My hon. Friend suggested that the draft guidance would leave too much discretion to councils in a number of key areas, including the treatment of disability benefits. The draft guidance proposes that disability benefits may be taken into account as income only if councils also specifically assess a user's disability-related expenditure. That, too, would be an important step forward. While I understand her point, I believe that that is a clear requirement. A number of local councils have criticised the guidance not for leaving them too much discretion but for being too prescriptive.
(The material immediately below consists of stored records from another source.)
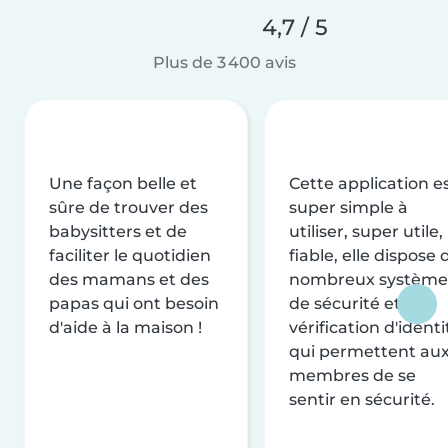
4,7 / 5
Plus de 3 400 avis
Une façon belle et
Cette application e
sûre de trouver des
super simple à
babysitters et de
utiliser, super utile,
faciliter le quotidien
fiable, elle dispose 
des mamans et des
nombreux système
papas qui ont besoin
de sécurité et de
d'aide à la maison !
vérification d'identi
qui permettent au
membres de se
sentir en sécurité.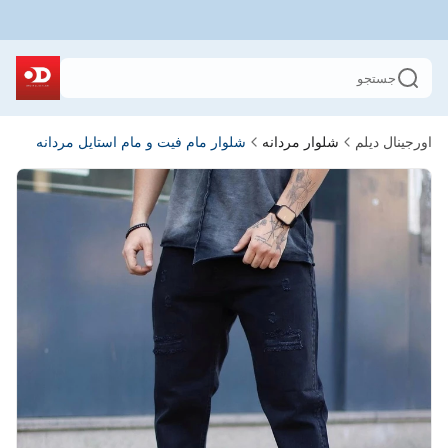
جستجو
اورجینال دیلم
شلوار مردانه
شلوار مام فیت و مام استایل مردانه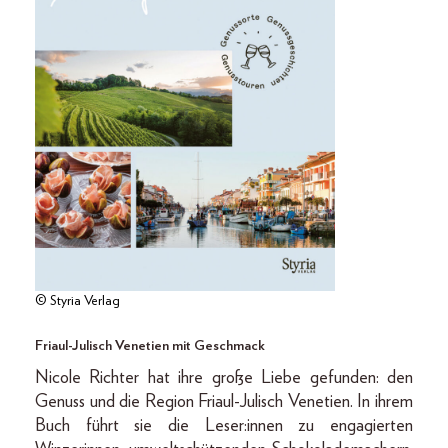
© Styria Verlag
Friaul-Julisch Venetien mit Geschmack
Nicole Richter hat ihre große Liebe gefunden: den
Genuss und die Region Friaul-­Julisch Venetien. In ihrem
Buch führt sie die Leser:innen zu engagierten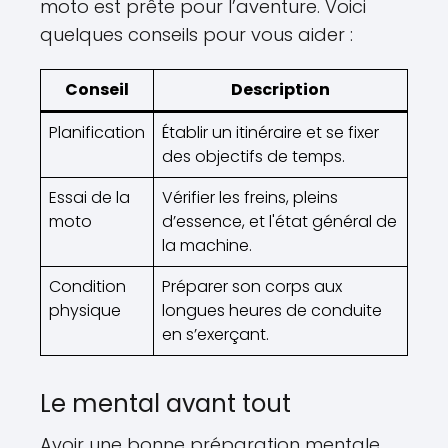
moto est prête pour l’aventure. Voici
quelques conseils pour vous aider :
Conseil
Description
Planification
Établir un itinéraire et se fixer
des objectifs de temps.
Essai de la
Vérifier les freins, pleins
moto
d’essence, et l'état général de
la machine.
Condition
Préparer son corps aux
physique
longues heures de conduite
en s’exerçant.
Le mental avant tout
Avoir une bonne préparation mentale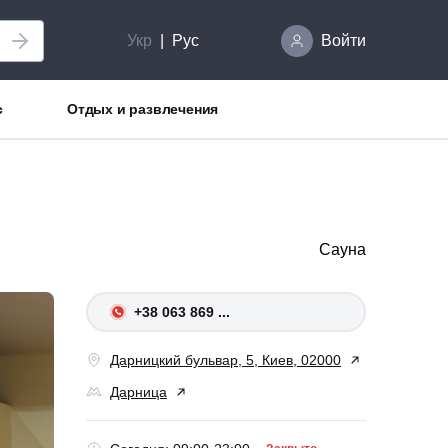
Укр
Рус
Войти
с
Отдых и развлечения
Сауна
+38 063 869 ...
Дарницкий бульвар, 5, Киев, 02000
Дарница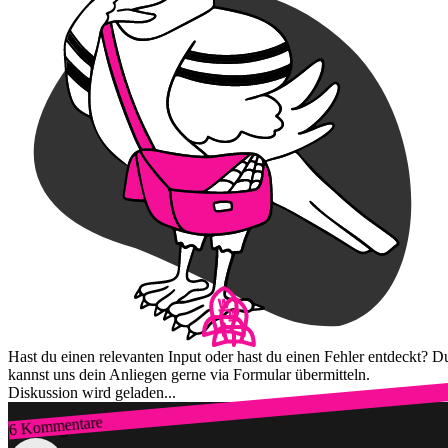
Hast du einen relevanten Input oder hast du einen Fehler entdeckt? D
kannst uns dein Anliegen gerne via Formular übermitteln.
Diskussion wird geladen...
6 Kommentare
Zum Login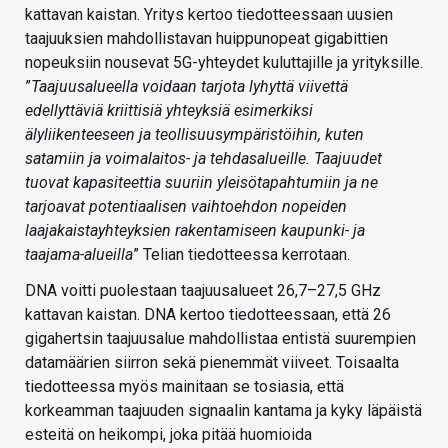
kattavan kaistan. Yritys kertoo tiedotteessaan uusien
taajuuksien mahdollistavan huippunopeat gigabittien
nopeuksiin nousevat 5G-yhteydet kuluttajille ja yrityksille.
”
Taajuusalueella voidaan tarjota lyhyttä viivettä
edellyttäviä kriittisiä yhteyksiä esimerkiksi
älyliikenteeseen ja teollisuusympäristöihin, kuten
satamiin ja voimalaitos- ja tehdasalueille. Taajuudet
tuovat kapasiteettia suuriin yleisötapahtumiin ja ne
tarjoavat potentiaalisen vaihtoehdon nopeiden
laajakaistayhteyksien rakentamiseen kaupunki- ja
taajama-alueilla
” Telian tiedotteessa kerrotaan.
DNA voitti puolestaan taajuusalueet 26,7–27,5 GHz
kattavan kaistan. DNA kertoo tiedotteessaan, että 26
gigahertsin taajuusalue mahdollistaa entistä suurempien
datamäärien siirron sekä pienemmät viiveet. Toisaalta
tiedotteessa myös mainitaan se tosiasia, että
korkeamman taajuuden signaalin kantama ja kyky läpäistä
esteitä on heikompi, joka pitää huomioida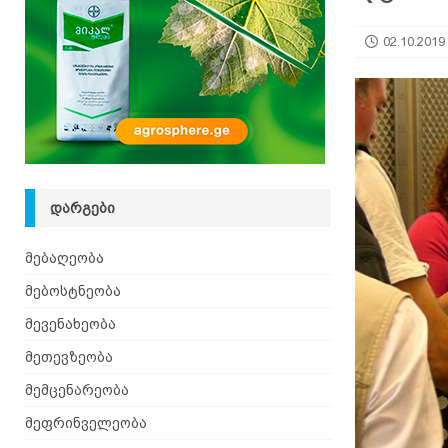
იზრდება
ᲛᲔᲑᲝᲡᲢᲜᲔᲝᲑᲐ
02.10.2019
[ 06.08.2026 ]
მაჯაღვერი – დეკორატიული მცენ
ᲓᲐᲠᲒᲔᲑᲘ
მებაღეობა
მებოსტნეობა
მევენახეობა
მეთევზეობა
მემცენარეობა
მეფრინველეობა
It requires a more sensitive test of ability to pay a charge, when a council wants to take benefits such as disability living allowance and attendance allowance into account. That approach would ensure that charges do not reduce a user's net income below basic levels of income support, and would allow disability-related expenditure at level higher than the benefit concerned to be taken into account. Many users with high care needs would not pay a charge, or would pay a much lower charge.
We do not believe, as a matter of principle, that disability benefits should be entirely excluded from consideration as income. That would be wrong, for example, where a council provides a care package that meets all or most of a disabled person's care needs. The approach that we have proposed would achieve greater fairness and more sensitive assessment of a user's financial circumstances, and would increasingly be combined with better advice to ensure that unclaimed benefits, such as attendance allowance, are claimed, thus increasing the user's income and quality of life. I am sure that we will receive many comments about the treatment of disability benefits, but I have tried to set out the aims behind our proposal.
My hon. Friend cogently made the point that the draft guidance should take more specific account of the needs of carers. That is precisely the kind of comment that we want to hear during the consultation. We are willing to consider more specific guidance on the cumulative impact of charging a disabled person and a carer in the same family. I understand that following a recent meeting with the Department, the Carers National Association will make such points in a written response to the consultation, and I look forward to receiving them.
My hon. Friend has done her constituents a substantial service in raising these matters. We have an open mind on the subject and will seriously consider the many representations that we have received, not least hers.